After a post I did a few weeks ago about what size tires to put on my boys chevy and with the help of y'all. I got the 3.5" lift on today and put a set of 35-12.5-18 tires and wheels. It looks great now and I appriciate all the help you guys gave me.

Before


----------



## NitroNX898 (Apr 7, 2009)

During, half way there


----------



## NitroNX898 (Apr 7, 2009)

And finally after
With tires and lift, I ended up with 6" of total lift. What y'all think

View attachment 1799705


----------



## NitroNX898 (Apr 7, 2009)




----------



## DSL_PWR (Jul 22, 2009)

Get ready to trim the front fender and the rear portion of the fender well as you will have rubbing. With those tires you need to be careful or you will rip something off the front end of your truck. Also you might want to consider getting a bigger block for the rear otherwise you might have clearance issues should you decide to load the bed up. 

good luck.


----------



## Talmbout (Apr 13, 2013)

Wow, will the speedometer be off a tad? Do those tires hydroplane in the rain? Next would be some of those fender flares with the bolt pattern and a couple of amps for the stereo, and a set of truck nutz. Careful though you might turn that truck into a chick magnet, then you'll have way bigger problems than oversized tires.


----------



## NitroNX898 (Apr 7, 2009)

Yes, a set of fender flares will be needed


----------



## C.Hern5972 (Jul 17, 2009)

looks good. Id say a 33 would have looked cleaner and no rubbing. Be careful the front and rear have very little clearance and like stated, its going to bend something


----------



## jetbuilt (May 4, 2010)

Too much tire for my taste, but if you and the boy are happy, who cares what the rest of us think!?!? I've always been a fan of that color truck.


----------



## oOslikOo (Jul 13, 2010)

Talmbout said:


> Wow, will the speedometer be off a tad? Do those tires hydroplane in the rain? Next would be some of those fender flares with the bolt pattern and a couple of amps for the stereo, and a set of truck nutz. Careful though you might turn that truck into a chick magnet, then you'll have way bigger problems than oversized tires.
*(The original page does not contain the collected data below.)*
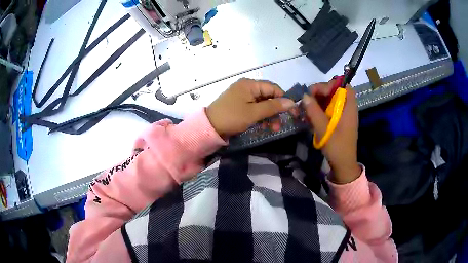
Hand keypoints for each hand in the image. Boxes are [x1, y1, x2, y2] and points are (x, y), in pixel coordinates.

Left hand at [206, 78, 294, 137]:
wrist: (209, 127)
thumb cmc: (232, 117)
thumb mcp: (254, 113)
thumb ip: (273, 107)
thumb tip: (291, 102)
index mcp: (250, 84)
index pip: (273, 88)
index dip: (283, 99)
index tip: (291, 112)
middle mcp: (246, 86)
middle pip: (267, 96)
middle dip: (275, 110)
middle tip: (279, 125)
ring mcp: (241, 95)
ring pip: (261, 103)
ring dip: (268, 114)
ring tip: (272, 128)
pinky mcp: (238, 103)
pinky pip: (253, 107)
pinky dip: (259, 115)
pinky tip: (263, 125)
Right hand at [302, 80, 360, 183]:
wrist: (343, 165)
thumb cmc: (337, 148)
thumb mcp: (324, 130)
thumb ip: (314, 112)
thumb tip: (305, 96)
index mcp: (348, 108)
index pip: (343, 86)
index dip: (330, 85)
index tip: (316, 92)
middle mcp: (347, 108)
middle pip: (335, 91)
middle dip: (320, 93)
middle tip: (307, 100)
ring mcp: (343, 115)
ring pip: (331, 100)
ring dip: (318, 102)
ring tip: (307, 109)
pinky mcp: (339, 121)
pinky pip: (329, 109)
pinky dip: (320, 110)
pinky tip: (311, 117)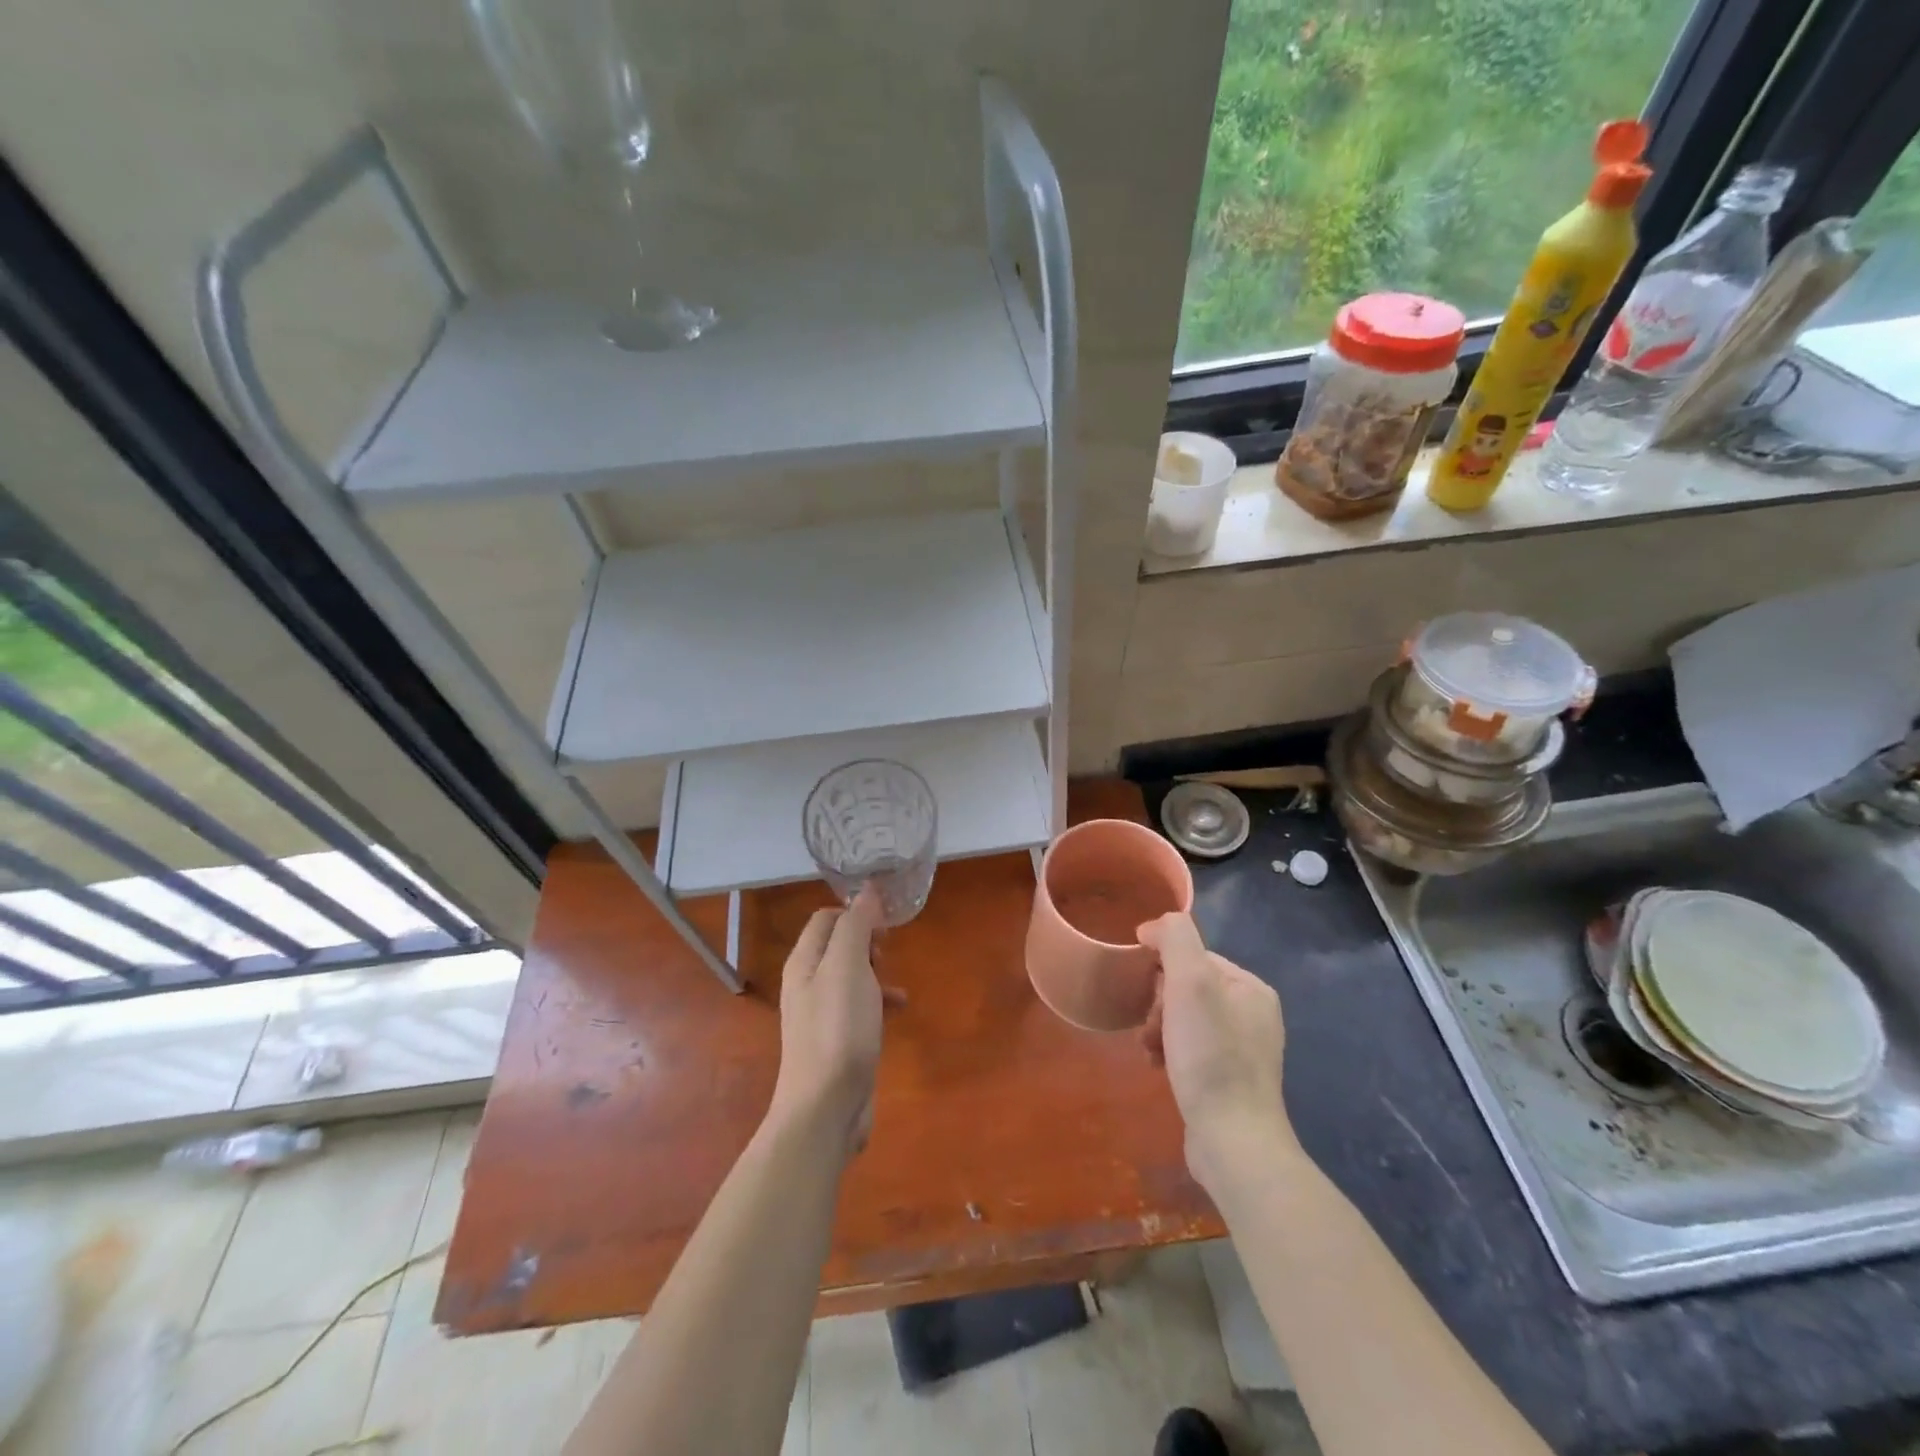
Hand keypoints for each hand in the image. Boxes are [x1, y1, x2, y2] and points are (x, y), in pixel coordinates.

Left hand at [770, 888, 886, 1156]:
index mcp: (804, 962)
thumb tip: (867, 891)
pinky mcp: (838, 1040)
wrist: (826, 1108)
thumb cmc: (838, 1029)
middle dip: (866, 940)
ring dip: (875, 969)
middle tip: (888, 950)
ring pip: (851, 975)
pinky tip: (899, 1009)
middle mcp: (808, 983)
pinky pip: (859, 1006)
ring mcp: (822, 1014)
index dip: (855, 912)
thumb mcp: (848, 968)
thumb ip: (856, 926)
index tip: (885, 923)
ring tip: (895, 978)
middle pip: (837, 944)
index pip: (826, 918)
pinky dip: (879, 999)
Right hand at [1138, 913, 1296, 1193]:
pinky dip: (1169, 1053)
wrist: (1233, 1142)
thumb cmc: (1210, 1056)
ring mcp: (1245, 1052)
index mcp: (1251, 989)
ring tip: (1148, 1051)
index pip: (1194, 957)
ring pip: (1185, 1020)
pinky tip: (1157, 1068)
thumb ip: (1175, 938)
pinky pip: (1191, 1050)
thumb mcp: (1191, 982)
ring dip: (1159, 1029)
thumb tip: (1153, 926)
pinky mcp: (1230, 1083)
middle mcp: (1254, 1016)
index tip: (1145, 993)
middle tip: (1149, 1027)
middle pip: (1188, 989)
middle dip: (1159, 1004)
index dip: (1162, 970)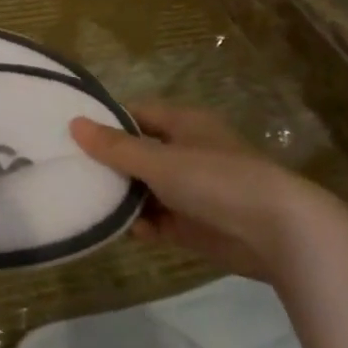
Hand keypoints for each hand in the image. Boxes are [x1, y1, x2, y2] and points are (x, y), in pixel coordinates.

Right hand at [70, 102, 326, 280]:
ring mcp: (192, 190)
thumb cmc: (216, 181)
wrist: (278, 233)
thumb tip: (74, 124)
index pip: (136, 114)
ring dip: (123, 197)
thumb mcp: (159, 160)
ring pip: (146, 188)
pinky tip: (121, 230)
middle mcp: (187, 152)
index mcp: (184, 124)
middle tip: (70, 172)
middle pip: (138, 153)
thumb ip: (116, 147)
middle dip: (110, 165)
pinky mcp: (196, 224)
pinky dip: (142, 224)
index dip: (107, 123)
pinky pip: (159, 219)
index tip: (72, 136)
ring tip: (87, 202)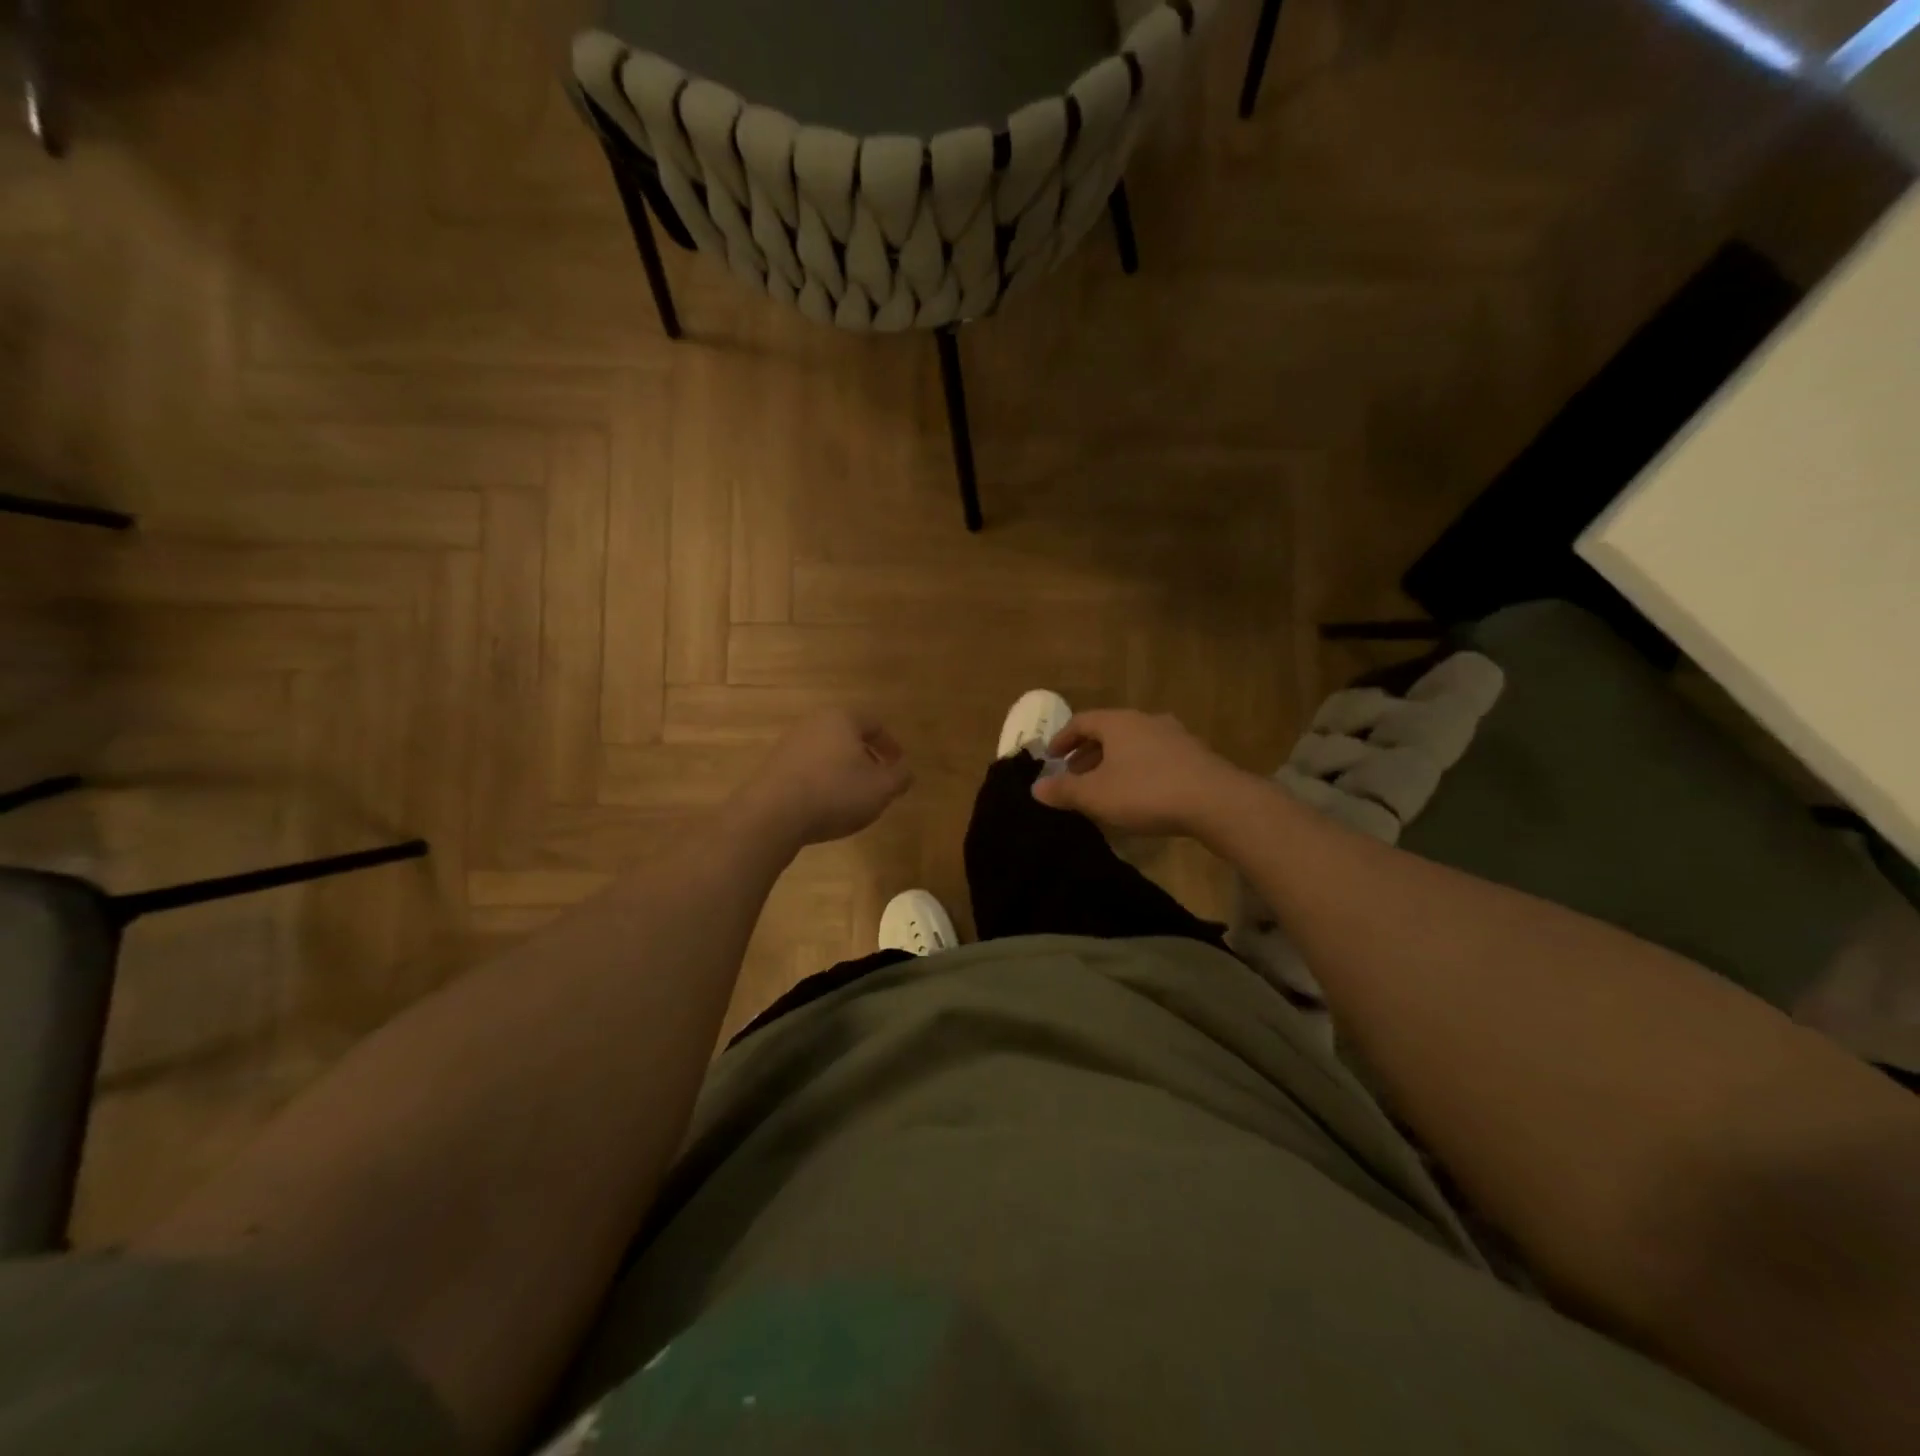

I'd bet the house this guy drives a ford lmao


----------



## snapperlicious (Aug 11, 2009)

*No*



oOslikOo said:


> I'd bet the house this guy drives a ford lmao


No, more like a Prius or Honda fit.


----------



## jktay1 (Jul 2, 2014)

*2012 Siverado Z71*

Here are 3 photos of my truck. Stock, 2" level kit, then 20" wheels with 33" Wrangler Duratrac tires. No rubbing issues at all with a zero offset wheel, tires are still under the fenders also.


----------



## txwader247 (Sep 2, 2005)

oOslikOo said:


> I'd bet the house this guy drives a ford lmao


I take offense to that. Not all Ford owners are a** holes.


----------



## CJ Land (Apr 30, 2014)

Too much tire in my opinion. What lift did you put on it?


----------



## NitroNX898 (Apr 7, 2009)

Rough Country


----------



## surf_ox (Jul 8, 2008)

txwader247 said:


> I take offense to that. Not all Ford owners are a** holes.


I second that opinion.


----------



## oOslikOo (Jul 13, 2010)

txwader247 said:


> I take offense to that. Not all Ford owners are a** holes.


I agree, but this one is


----------



## Elkiller (Nov 20, 2014)

I'm new to the site and the Houston area. I see interesting discussions here. Nice truck I'm sure your son thinks it's great. Let us know how it performs off-road. Good luck.


----------